Un día más encerrada en el transbordo de Ángel Guimerá, este último mes he salido de casa con 1h de antelación, por la huelga general más que nada. Y porque soy alérgica a los despidos prematuros.
Cada parada de metro se me hace una eternidad, y el carnet de conducir se me atraganta entre un sinfín de obligaciones que lo convierten en algo imposible de incluir en mi rutina. De momento.
Me reí yo sola, colgada de la barra del metro como un koala, recordando a Carlos tratando de convencerme para que me descargara esa maldita App de patinetes eléctricos. Poco antes de que congelaran el servicio en la ciudad por motivos que ni recuerdo ni me interesa. Faltaban regular algunos asuntos, imagino.
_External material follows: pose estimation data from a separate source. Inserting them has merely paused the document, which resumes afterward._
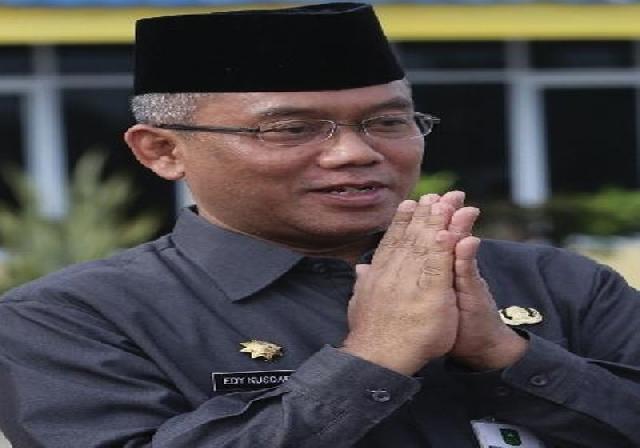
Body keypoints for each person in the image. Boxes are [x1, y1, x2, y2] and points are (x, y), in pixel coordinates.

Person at [0, 3, 638, 447]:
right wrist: (376, 357)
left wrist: (506, 356)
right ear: (162, 151)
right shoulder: (73, 321)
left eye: (387, 122)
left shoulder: (557, 282)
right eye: (291, 128)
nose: (354, 152)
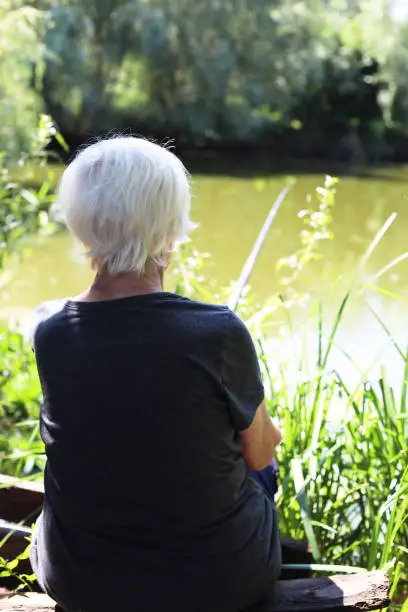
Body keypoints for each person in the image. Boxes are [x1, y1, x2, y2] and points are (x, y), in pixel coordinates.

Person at [29, 137, 282, 612]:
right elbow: (257, 454)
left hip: (83, 583)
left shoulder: (51, 330)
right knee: (268, 467)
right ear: (172, 227)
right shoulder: (218, 330)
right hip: (218, 586)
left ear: (82, 226)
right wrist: (270, 433)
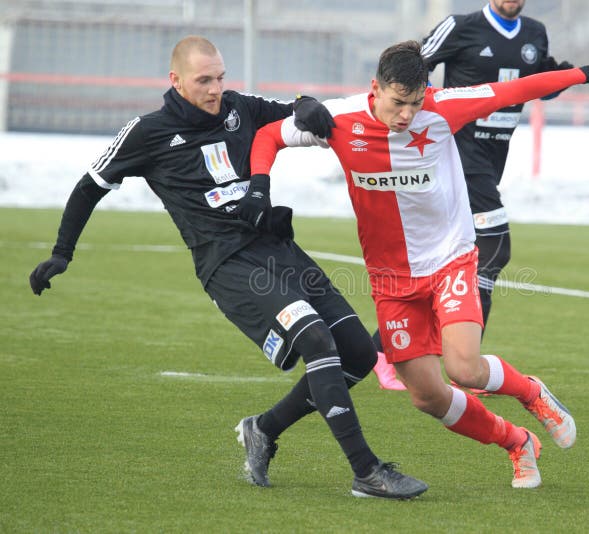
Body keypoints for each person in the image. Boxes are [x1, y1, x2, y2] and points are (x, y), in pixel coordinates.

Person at [28, 35, 427, 500]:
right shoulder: (147, 132)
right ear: (175, 81)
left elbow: (293, 109)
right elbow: (90, 185)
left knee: (358, 355)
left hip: (280, 251)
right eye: (204, 80)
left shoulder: (239, 107)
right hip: (230, 266)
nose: (216, 89)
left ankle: (264, 428)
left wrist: (308, 103)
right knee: (317, 339)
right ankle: (367, 471)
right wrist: (62, 252)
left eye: (220, 77)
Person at [250, 40, 589, 488]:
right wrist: (259, 186)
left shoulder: (443, 108)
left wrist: (587, 73)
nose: (407, 115)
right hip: (391, 279)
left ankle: (532, 393)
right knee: (427, 396)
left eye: (414, 103)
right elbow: (267, 135)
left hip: (450, 258)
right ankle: (516, 442)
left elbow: (517, 90)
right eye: (397, 103)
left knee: (464, 368)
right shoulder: (338, 119)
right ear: (375, 89)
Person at [372, 0, 574, 391]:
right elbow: (413, 66)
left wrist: (559, 77)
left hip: (491, 163)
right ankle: (466, 365)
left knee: (446, 262)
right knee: (494, 249)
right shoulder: (460, 26)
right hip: (455, 157)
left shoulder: (534, 33)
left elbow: (534, 84)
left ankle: (384, 350)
Pero es normal, se quedaban desperdigados por la acera, obstaculizaban las zonas peatonales y estéticamente, chocaba un poco. Valencia era una ciudad de las de siempe, ese rollito no acababa de cuajar conmigo. Pero volvieron a la carga, de repente estaban en todas las tiendas de deportes y grandes almacenes, y asomaba la cabeza algún que otro negocio de alquiler por minutos, con ese
aire tan inocentemente turístico.

A Carla le regalaron uno en navidad, y a Marcos, y a Andrea. Y de repente quedar con ellos era tenerlos esperándome 15 minutos. Mis amigos trabajaban duro en una coalición por arrastrarme al bando patinete, vivíamos lejos del centro, lejos de la uni, lejos los unos
de los otros… Pero de ninguna de las maneras iba a caer. Adoro caminar y ya me he acostumbrado a ir apurada de un lado para otro. Es algo así como una forma de vida. Detesto el transporte público, eso es verdad, pero no me veo manipulando uno de esos scooters, además… Tampoco parece algo demasiado cómodo.

Y toda esta cadena de creencias infundadas me llevó al desquicie el día en que mi cita del viernes noche, tras avisarme de que “pasaría a recogerme cerca de las 21:30”, se plantó en mi residencia con uno de estos. Me froté los ojos para creer lo que veía. Echaba de menos la época de mis padres, o sin ir más lejos, la mía propia, en la que “pasar a recogerte” venía de la mano de un polo, motocicleta, o cualquier cosa parecida. Puse los ojos en blanco. Lo mío era una autentica maldición. Borja se quedó un poco parado, supongo que esperaba que tuviera uno de estos y fuéramos surcando las calles románticamente sin contaminar ni molestar a nadie. Rápidos y ligeros. Optimizando el poco tiempo juntos que nuestras apretadas agendas nos permitían tener. Había algo diferente en su forma de llevarlo. Su postura desenfadada y la seguridad con la que lo había visto tomar las curvas me sugerían que pudo haber sido un autentico free-styler en otra vida.
Y entonces lo cacé, llevaba un accesorio que no había visto llevar a nadie nunca. Pero desde luego parecía algo de lo más sibarita.
-¡Ah! ¿Esto? Es Skroller
-¿Skr…?
-Skroller! El futuro, te lo aseguro. Cualquier rider vive un antes y un después de la conducción con Skroller.

Me mostré un poco escéptica, no quería tentar a mi curiosidad ni sucumbir a esa marea eléctrica que parecía estar plagada de puntos a favor. Pero desde luego, Borja parecía conducir en una nube de confort. Y eso sí que me dio un poco de envidia.